### Directions
1) Reproduce the passage from the text on collaborative data use in schools between "Delegate Data Management" and "and plan meetings.", inclusive.
2) Continue the text on collaborative data use in schools from the point where it stops.
** Text for analysis follows **
It may seem obvious, but if teachers are going to use data collaboratively, they need routine meeting times to examine the data and plan for instructional improvement. The schools we profiled devised a number of creative solutions to build time into their schedules. School leaders at Two Rivers Public Charter School used weekly afternoon staff meetings as opportunities for both wholeschool planning and grade-level team meetings. Meetings often began with schoolwide professional development activities; teachers would then break into grade-level teams to develop lessons, analyze student work, or discuss peer observations they had conducted the previous week.
Other schools supplemented regular staff meetings with special time for collective planning. The staff of Community Academy attended a weekend retreat in the countryside to put the finishing touches on an instructional action plan for improving student achievement the following year. Away from the frenetic pace of the school day, the teachers nailed down the details of a schoolwide homework policy, including the steps they would take to evaluate its success.
Perhaps the most difficult time to schedule collaborative meetings is during the school day, when students are present. However, midday meetings are sometimes necessary to enable groups of teachers to observe one another's classroom teaching. To make routine peer observations possible, Murphy School principal Mary Russo trained a group of skilled substitutes who could take over for teachers without missing an instructional beat. As math coach Angel Petrie explained, such logistical support made a big difference: "We feel well supported when Mary takes care of those seemingly small things so we can focus on the business of improving teaching and learning."

Delegate Data Management

Collaborative data use requires organized, accessible data and well-planned, smoothly facilitated meetings. School principals are usually too busy to orchestrate these efforts themselves. In the schools we profiled, principals laid the groundwork by appointing data coordinators or teams to manage logistics and plan meetings.
At Mason Elementary, principal Janet Palmer-Owens set the stage for collaborative data use when she enrolled in a data course with teacher Hilary Shea and then released Hilary from some of her teaching duties to serve as data coordinator. This move enabled Hilary to assume such tasks as creating data binders for each teacher, planning and facilitating team meetings, and developing data presentations to jump-start conversation and analysis. By nurturing one teacher's interest in data, Janet created the conditions that made ongoing collaboration so effective.
West Hillsborough Elementary had a similar arrangement: Third grade teacher Judy Pappas served part-time as the school's data specialist to streamline data management and create discussion-friendly templates and charts. Judy explained,Teachers need the data, but we don't want them spending all of their noninstructional time entering data; we want them to have that time for planning their instruction to address the problems that are indicated by the data.
Other schools designated teams of data leaders. At Pond Cove Elementary in Cape Elizabeth, Maine, principal Tom Eismeier asked the school's media specialist to help him assemble a data team that would tap expertise from across the district. The final team included two literacy specialists who could tie data analysis to the school's ongoing literacy reform efforts, as well as a district technology director who could help develop an online data system for teachers. Tom's ongoing support lent legitimacy and momentum to the team's work.
** End of Text for analysis **
** Available data follows **
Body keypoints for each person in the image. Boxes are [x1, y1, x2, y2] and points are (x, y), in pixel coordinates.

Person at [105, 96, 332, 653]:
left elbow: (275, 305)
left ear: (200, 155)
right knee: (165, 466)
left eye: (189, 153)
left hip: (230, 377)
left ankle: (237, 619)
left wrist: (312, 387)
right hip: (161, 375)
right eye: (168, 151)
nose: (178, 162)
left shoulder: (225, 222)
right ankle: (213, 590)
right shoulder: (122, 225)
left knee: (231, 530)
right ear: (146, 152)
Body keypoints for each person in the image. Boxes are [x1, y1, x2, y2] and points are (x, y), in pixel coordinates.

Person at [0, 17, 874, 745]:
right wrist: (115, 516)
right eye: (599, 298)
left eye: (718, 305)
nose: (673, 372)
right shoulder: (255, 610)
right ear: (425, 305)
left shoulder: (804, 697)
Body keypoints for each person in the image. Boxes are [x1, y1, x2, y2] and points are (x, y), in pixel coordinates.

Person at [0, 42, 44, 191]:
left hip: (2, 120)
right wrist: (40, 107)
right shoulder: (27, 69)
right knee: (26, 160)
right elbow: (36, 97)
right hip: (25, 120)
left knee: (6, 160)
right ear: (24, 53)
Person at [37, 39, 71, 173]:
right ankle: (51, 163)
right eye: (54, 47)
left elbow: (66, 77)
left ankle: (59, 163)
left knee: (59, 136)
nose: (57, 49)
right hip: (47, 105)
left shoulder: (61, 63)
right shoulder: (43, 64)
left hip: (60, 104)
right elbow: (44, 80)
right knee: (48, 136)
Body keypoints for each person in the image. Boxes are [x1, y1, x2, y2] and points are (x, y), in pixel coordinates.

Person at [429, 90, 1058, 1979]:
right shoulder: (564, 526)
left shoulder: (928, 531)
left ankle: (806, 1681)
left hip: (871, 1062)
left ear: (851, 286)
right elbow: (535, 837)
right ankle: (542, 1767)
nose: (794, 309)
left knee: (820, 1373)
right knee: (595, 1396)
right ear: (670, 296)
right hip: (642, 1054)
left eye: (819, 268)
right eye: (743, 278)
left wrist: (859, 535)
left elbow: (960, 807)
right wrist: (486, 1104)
** End of Available data **
### Task results
1)
Delegate Data Management

Collaborative data use requires organized, accessible data and well-planned, smoothly facilitated meetings. School principals are usually too busy to orchestrate these efforts themselves. In the schools we profiled, principals laid the groundwork by appointing data coordinators or teams to manage logistics and plan meetings.

2)
Establish Norms That Foster Trust

For data analysis to lead to real instructional improvement, even having common meeting time and great data managers may not be enough. Examining data collaboratively means treading a fine line: Teachers must take responsibility for their students' learning, but they must also have the latitude to refine and develop their craft. To build a collaborative culture and promote instructional improvement, the data-use process needs to emphasize solving problems, not passing judgment.
Several schools that we profiled took care to establish norms that fostered trust. Principal Anthony Ranii described a norm of positive intentionality that teachers had developed at West Hillsborough Elementary: "We assume that everyone wants what is best for the students and that the students' interests are at the forefront of everyone's mind."
At Murphy K–8 School, the norm oftransparency made data use—especially peer observation—less threatening. The school developed a highly prescribed peer-observation process: Before delivering a model lesson, teachers could anticipate (and even specify) what their peer observers would focus on. A few teachers' initial willingness to deliver model lessons made their colleagues more comfortable with the process. As Angel Petrie recalled, "Once these highly respected teachers made mistakes, encouraged others to point them out, and a showed a level of comfort doing that, everyone else fell in line."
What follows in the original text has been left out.